PASSAGE TO READ:
============================================================
Background There is community demand for investment in motorcycle rider training programs but little evidence of its effectiveness in preventing crashes. This randomised trial of an on-road rider coaching program commissioned by VicRoads, the road authority for the State of Victoria, Australia, aimed to determine its effectiveness in reducing crashes in novice motorcycle riders.

Methods Between May 2010 and October 2012 2399 newly-licensed provisional riders were recruited in Victoria, Australia and completed a telephone interview before randomisation to intervention or control groups. Riders in the intervention group were offered an on-road motorcycle rider coaching program which involved pre-program activities, 4 hours riding and facilitated discussion in small groups with a riding coach. Outcome measures were collected for all participants via telephone interviews at 3 and 12 months after program delivery (or equivalent for controls), and via linkage to police-recorded crash and offence data. The primary outcome was a composite measure of police-recorded and self-reported crashes; secondary outcomes included traffic offences, near crashes, riding exposure, and riding behaviours and motivations.
============================================================
DATA TO EXAMINE:

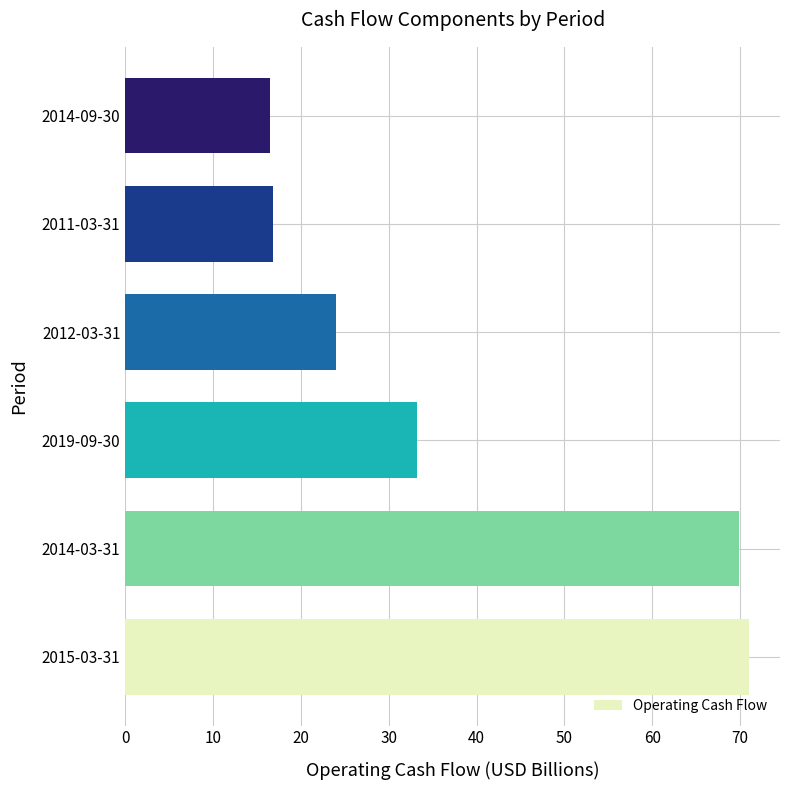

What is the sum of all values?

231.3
============================================================
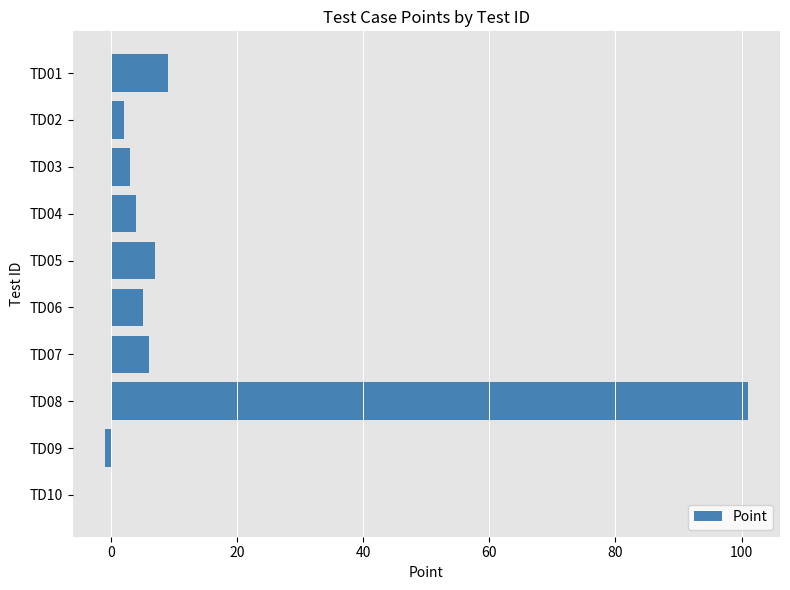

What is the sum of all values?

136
============================================================
EXERCISE INSTRUCTIONS: Write what comes next in the motorcycle coaching trial summary, starting right after its last sentence. The rows are separate material and do not belong to the motorcycle coaching trial summary.

EXERCISE ANSWER:
Results Follow-up was 89% at 3 months and 88% at 12 months; 60% of the intervention group completed the program. Intention-to-treat analyses conducted in 2014 indicated no effect on crash risk at 3 months (adjusted OR 0.90, 95% CI: 0.65–1.27) or 12 months (adjusted OR 1.00, 95% CI: 0.78–1.29). Riders in the intervention group reported increased riding exposure, speeding behaviours and rider confidence.

Conclusions There was no evidence that this on-road motorcycle rider coaching program reduced the risk of crash, and we found an increase in crash-related risk factors. Given the absence of road safety benefits such programs should be considered a less promising strategy than other aspects of a safe system approach.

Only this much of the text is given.